Plus de 45 milliards de pains, subventionnés moyennant des millions de dinars, sont jetés, annuellement, dans la rue par les Tunisiens, a indiqué Mohamed Bouanene, président de la Fédération nationale des propriétairesde boulangeries, relevant de l’Union tunisienne de l’industrie, du commerce et de l’artisanat (UTICA). Le pain est, en effet, l’un des principaux produits subventionnés et toute hausse de son prix a provoqué, depuis l’indépendance, des mouvements sociaux à travers le pays.
L’existence de plus de 550 boulangeries anarchiques est à la base de cette production excédentaire de pains, selon Bouanene, en imputant la responsabilité aux autorités de tutelle, tels que les gouvernorats, le ministère du commerce et de l’artisanat La prolifération des boulangeries anarchiques fait que la production du pain n’est plus adaptée au nombre des habitants et à la capacité de consommation des citoyens, favorisant ainsi une concurrence illégale avec les boulangeries autorisées à exercer, a-t-il dit.

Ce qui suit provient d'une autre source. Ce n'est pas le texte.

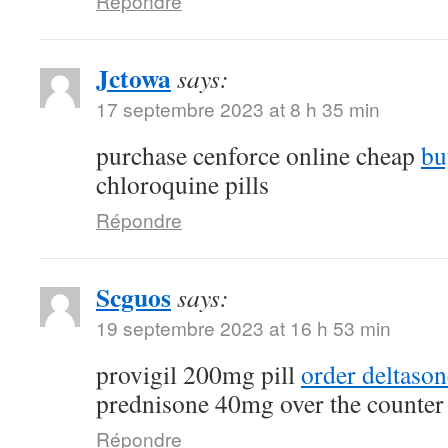
Répondre
Jctowa
says:
17 septembre 2023 at 8 h 35 min
purchase cenforce online cheap
bu
chloroquine pills
Répondre
Scguos
says:
19 septembre 2023 at 16 h 53 min
provigil 200mg pill
order deltaso
prednisone 40mg over the counter
Répondre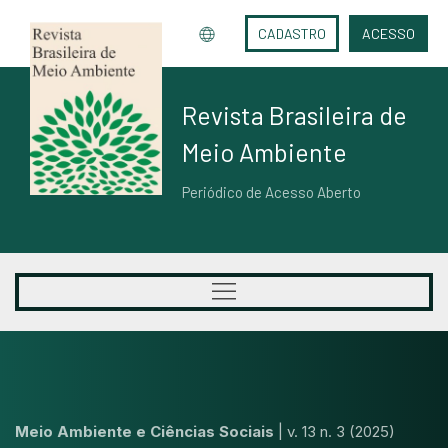
CADASTRO
ACESSO
Revista Brasileira de
Meio Ambiente
Periódico de Acesso Aberto
Meio Ambiente e Ciências Sociais
|
v. 13 n. 3 (2025)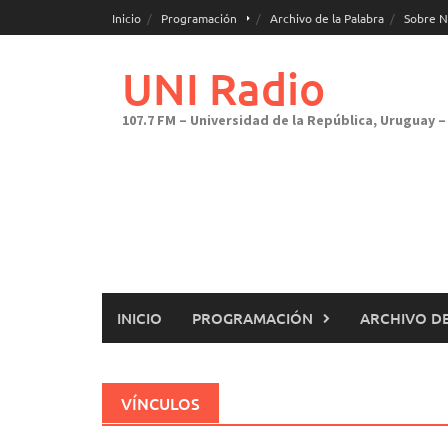
Saltar
Inicio
Programación
Archivo de la Palabra
Sobre N
al
contenido
UNI Radio
107.7 FM – Universidad de la República, Uruguay – 
INICIO
PROGRAMACIÓN
ARCHIVO DE
VÍNCULOS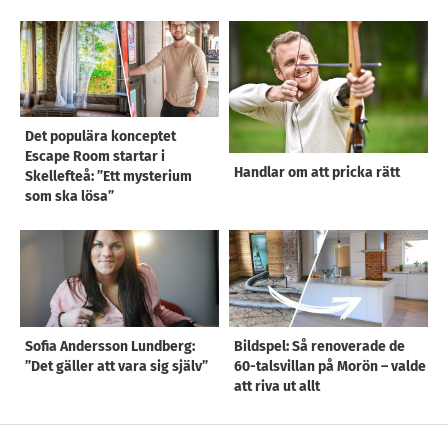
Det populära konceptet
Escape Room startar i
Handlar om att pricka rätt
Skellefteå: ”Ett mysterium
som ska lösa”
Sofia Andersson Lundberg:
Bildspel: Så renoverade de
”Det gäller att vara sig själv”
60-talsvillan på Morön – valde
att riva ut allt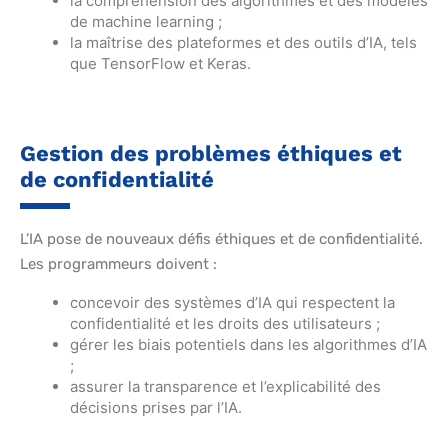
la compréhension des algorithmes et des modèles
de machine learning ;
la maîtrise des plateformes et des outils d’IA, tels
que TensorFlow et Keras.
Gestion des problèmes éthiques et
de confidentialité
L’IA pose de nouveaux défis éthiques et de confidentialité.
Les programmeurs doivent :
concevoir des systèmes d’IA qui respectent la
confidentialité et les droits des utilisateurs ;
gérer les biais potentiels dans les algorithmes d’IA
;
assurer la transparence et l’explicabilité des
décisions prises par l’IA.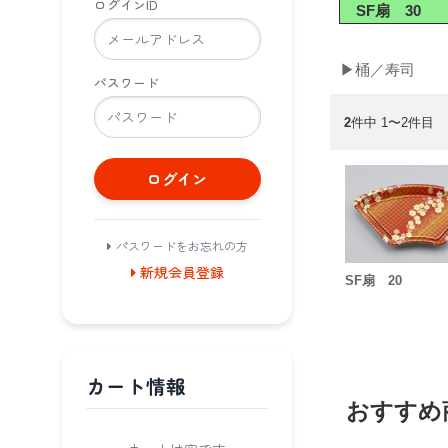
ログインID
SF扇 30
▶桶／寿司
パスワード
2
件中 1〜2件目
ログイン
パスワードをお忘れの方
新規会員登録
SF扇 20
カート情報
おすすめ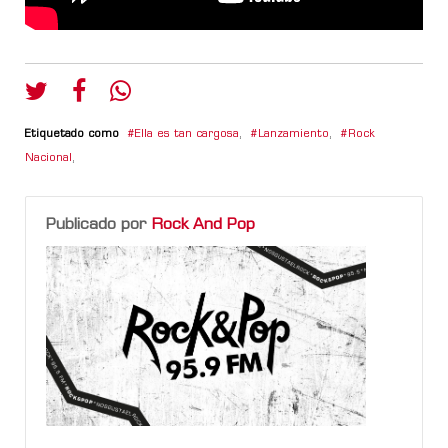
Etiquetado como
Ella es tan cargosa
,
Lanzamiento
,
Rock
Nacional
,
Publicado por
Rock And Pop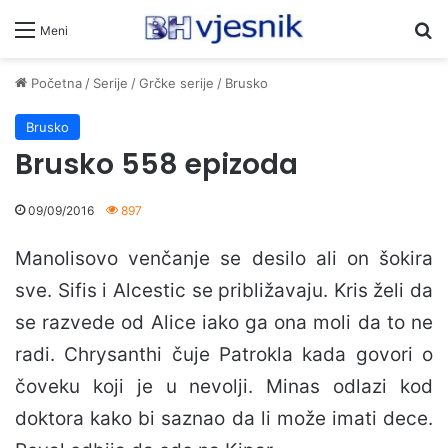
Pr
Meni
Početna
/
Serije
/
Grčke serije
/
Brusko
Brusko
Brusko 558 epizoda
09/09/2016
897
Manolisovo venčanje se desilo ali on šokira
sve. Sifis i Alcestic se približavaju. Kris želi da
se razvede od Alice iako ga ona moli da to ne
radi. Chrysanthi čuje Patrokla kada govori o
čoveku koji je u nevolji. Minas odlazi kod
doktora kako bi saznao da li može imati dece.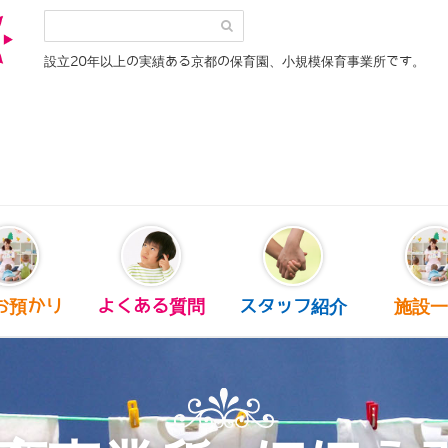
設立20年以上の実績ある京都の保育園、小規模保育事業所です。
お預かり
よくある質問
スタッフ紹介
施設一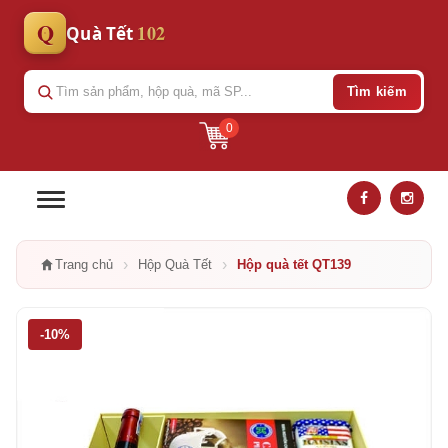
Q
102
Quà Tết
Tìm kiếm
0
›
›
Trang chủ
Hộp Quà Tết
Hộp quà tết QT139
-10%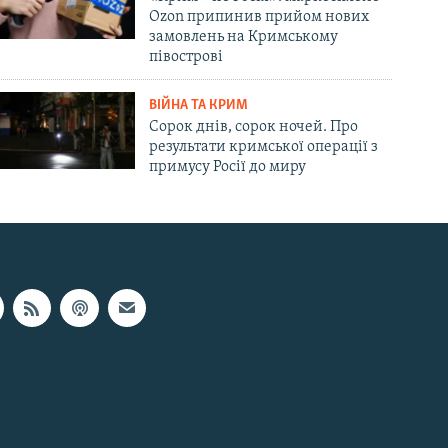
Ozon припинив прийом нових
замовлень на Кримському
півострові
ВІЙНА ТА КРИМ
Сорок днів, сорок ночей. Про
результати кримської операції з
примусу Росії до миру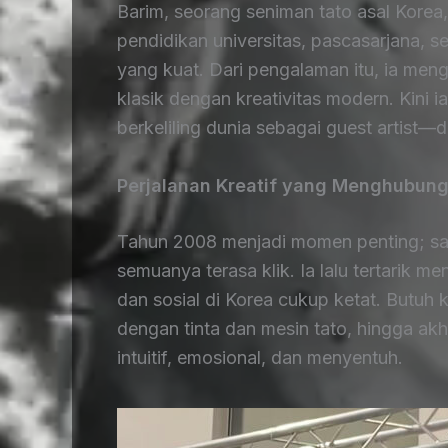
Barim, seorang seniman tato asal Korea,
pendidikan universitas, pascasarjana, se
yang kuat. Dari pengalaman itu, ia men
klasik dengan kreativitas modern. Kini ia
berkeliling dunia sebagai guest artist—
Perjalanan Kreatif yang Menghubung
Tahun 2008 menjadi momen penting; saat
semuanya terasa klik. Ia lalu tertarik m
dan sosial di Korea cukup ketat. Butuh
dengan tinta dan mesin tato, hingga a
intuitif, emosional, dan menyentuh.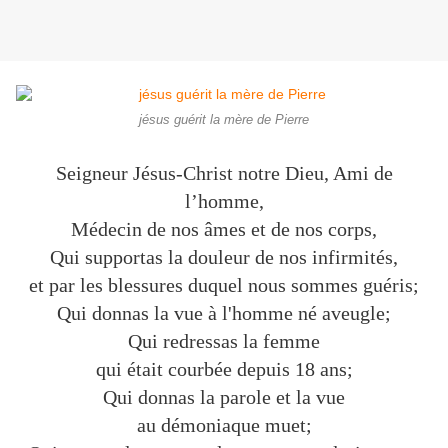
jésus guérit la mère de Pierre
Seigneur Jésus-Christ notre Dieu,
Ami de
l’homme,
Médecin de nos âmes et de nos corps,
Qui supportas la douleur de nos infirmités,
et par les blessures duquel nous sommes guéris;
Qui donnas la vue à l'homme né aveugle;
Qui redressas la femme
qui était courbée depuis 18 ans;
Qui donnas la parole et la vue
au démoniaque muet;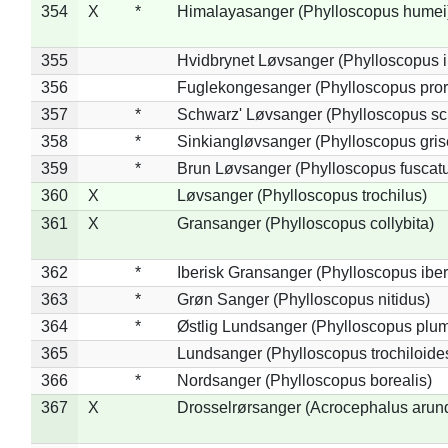
354
X
*
Himalayasanger (Phylloscopus humei
355
Hvidbrynet Løvsanger (Phylloscopus i
356
Fuglekongesanger (Phylloscopus pror
357
*
Schwarz' Løvsanger (Phylloscopus sc
358
*
Sinkiangløvsanger (Phylloscopus gris
359
*
Brun Løvsanger (Phylloscopus fuscat
360
X
Løvsanger (Phylloscopus trochilus)
361
X
Gransanger (Phylloscopus collybita)
362
*
Iberisk Gransanger (Phylloscopus iber
363
*
Grøn Sanger (Phylloscopus nitidus)
364
*
Østlig Lundsanger (Phylloscopus plum
365
Lundsanger (Phylloscopus trochiloide
366
*
Nordsanger (Phylloscopus borealis)
367
X
Drosselrørsanger (Acrocephalus arun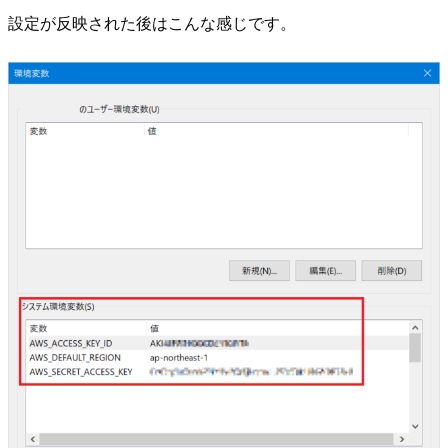
設定が反映された後はこんな感じです。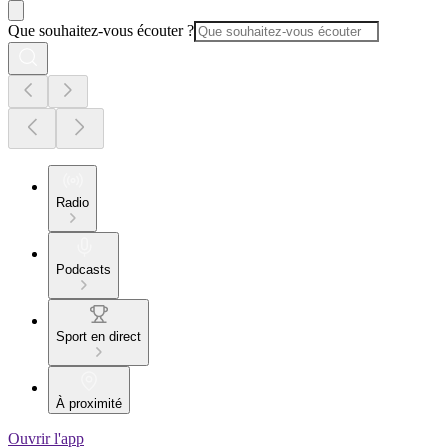
Que souhaitez-vous écouter ?
Radio
Podcasts
Sport en direct
À proximité
Ouvrir l'app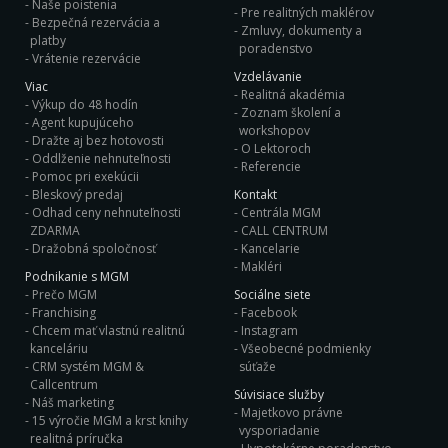
Naše poistenia
Pre realitných maklérov
Bezpečná rezervácia a
Zmluvy, dokumenty a
platby
poradenstvo
Vrátenie rezervácie
Vzdelávanie
Viac
Realitná akadémia
Výkup do 48 hodín
Zoznam školení a
Agent kupujúceho
workshopov
Dražte aj bez hotovosti
O Lektoroch
Oddlženie nehnuteľnosti
Referencie
Pomoc pri exekúcii
Bleskový predaj
Kontakt
Odhad ceny nehnuteľnosti
Centrála MGM
ZDARMA
CALL CENTRUM
Dražobná spoločnosť
Kancelarie
Makléri
Podnikanie s MGM
Prečo MGM
Sociálne siete
Franchising
Facebook
Chcem mať vlastnú realitnú
Instagram
kanceláriu
Všeobecné podmienky
CRM systém MGM &
súťaže
Callcentrum
Súvisiace služby
Náš marketing
Majetkovo právne
15 výročie MGM a krst knihy
vysporiadanie
realitná príručka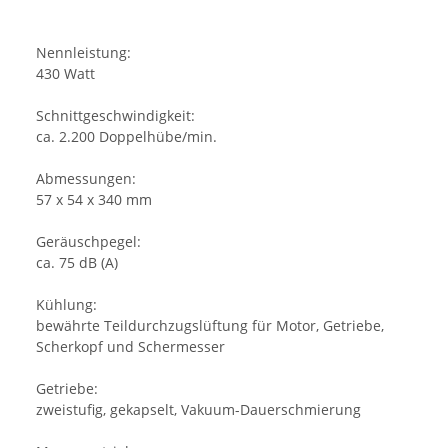
Nennleistung:
430 Watt
Schnittgeschwindigkeit:
ca. 2.200 Doppelhübe/min.
Abmessungen:
57 x 54 x 340 mm
Geräuschpegel:
ca. 75 dB (A)
Kühlung:
bewährte Teildurchzugslüftung für Motor, Getriebe,
Scherkopf und Schermesser
Getriebe:
zweistufig, gekapselt, Vakuum-Dauerschmierung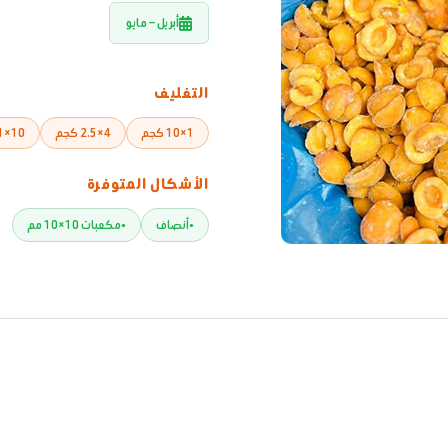
أبريل – مايو
التغليف
1×10 كجم
4×2.5 كجم
10×1 كجم
الأشكال المتوفرة
أنصاف
مكعبات 10×10 مم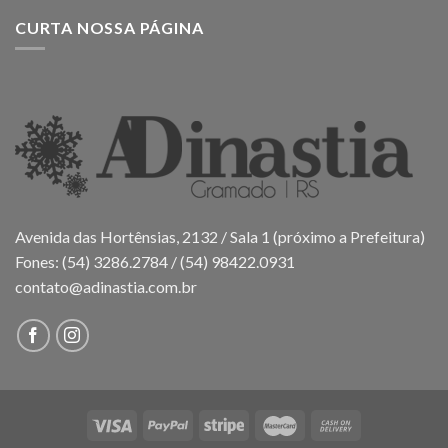
CURTA NOSSA PÁGINA
Avenida das Hortênsias, 2132 / Sala 1 (próximo a Prefeitura)
Fones: (54) 3286.2784 / (54) 98422.0931
contato@adinastia.com.br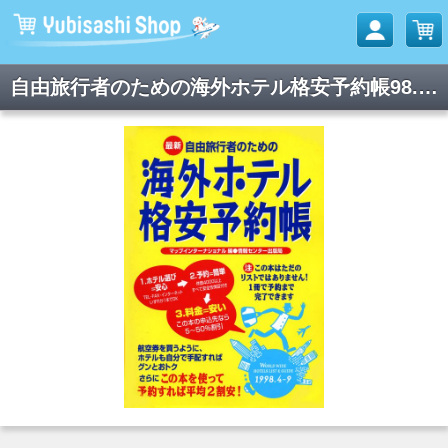
自由旅行者のための海外ホテル格安予約帳98.4-9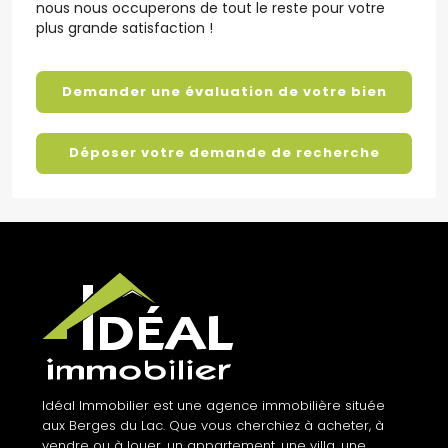
nous nous occuperons de tout le reste pour votre
plus grande satisfaction !
Demander une évaluation de votre bien
Déposer votre demande de recherche
Idéal Immobilier est une agence immobilière située
aux Berges du Lac. Que vous cherchiez à acheter, à
vendre ou à louer, un appartement, une villa, une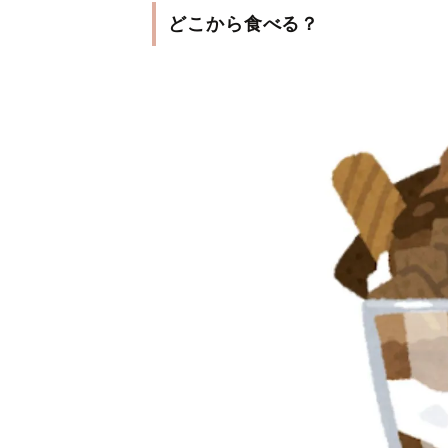
どこから食べる？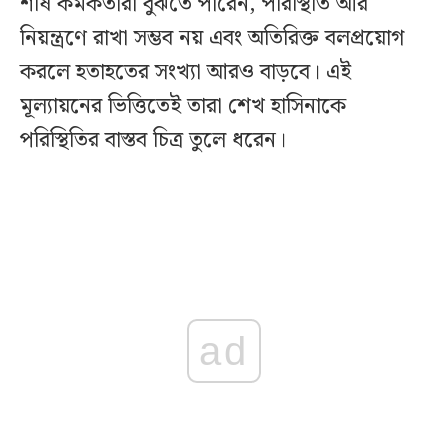
শীর্ষ কর্মকর্তারা বুঝতে পারেন, পরিস্থিতি আর
নিয়ন্ত্রণে রাখা সম্ভব নয় এবং অতিরিক্ত বলপ্রয়োগ
করলে হতাহতের সংখ্যা আরও বাড়বে। এই
মূল্যায়নের ভিত্তিতেই তারা শেখ হাসিনাকে
পরিস্থিতির বাস্তব চিত্র তুলে ধরেন।
ad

Le phénomène des boulangeries anarchiques s’est accentué, surtout, après la révolution (17 décembre 2010/14 janvier 2011), dans la mesure où certaines personnes ont tenu bon à s’installer sans détenir ni carte professionnelle ni autorisation pour ce faire.
L’absence de contrôle et la situation sécuritaire instable du pays constituent des facteurs ayant contribué à l’accroissement de ce phénomène, selon Bouanene.
Expliquant le mode d’activité de ces boulangeries, l’orateur a souligné que celles-ci achètent la farine au prix réel, soit 520 millimes le kilogramme et obtiennent des bénéfices en réduisant le poids du pain et diversifiant les variétés de pain sans se conformer aux prix légaux.
Il a estimé que les gains perçus par ces boulangeries sont importants, du fait que leurs propriétaires ne payent ni impôts, ni cotisations sociales au profit de leurs apprentis et ce, en comparaison avec les boulangeries légales. Et d’ajouter, que fuyant le chômage les personnes travaillant dans ces boulangeries acceptent cette situation sociale, d’autant que l’employeur leur propose des salaires relativement élevés. 1200 autorisations accordées sans besoin réel du secteur:
L’augmentation des quantités excédentaires de pain est imputable, également, à l’octroi de 1200 autorisations de création de boulangeries, sans que le secteur en ait réellement besoin, selon M. Bouanene. Le nombre des boulangeries légales était de l’ordre de 2000, jusqu’à 2009. Après cette date, près de 1200 autorisations ont été accordées sans étudier le besoin réel du marché, a-t-il encore précisé.
Ces autorisations sont accordées au niveau de chaque gouvernorat par une commission composée de représentants du gouvernorat, des ministères de l’agriculture, du commerce et des affaires sociales, ainsi que de la protection civile et du syndicat du secteur. La loi en vigueur stipule que les autorisations sont accordées à toute personne titulaire d’une carte professionnelle, et ce, après le dépôt d’une demande auprès de ladite commission, laquelle se charge de l’étude de l’emplacement de la boulangerie et de l’évaluation du nombre des habitants de la région à approvisionner par celle-ci.
La réglementation fixe, également, la quantité annuelle de farine subventionnée à utiliser laquelle ne doit pas dépasser 4,5 quintaux pour les boulangeries créees après 2009 et qui ne produisent que le petit pain (baguette). M. Bouanene a ajouté qu’avec chaque nouvelle autorisation accordée avec pour corollaire une nouvelle boulangerie en activité, l’Etat subventionne la quantité de farine que la nouvelle boulangerie obtient.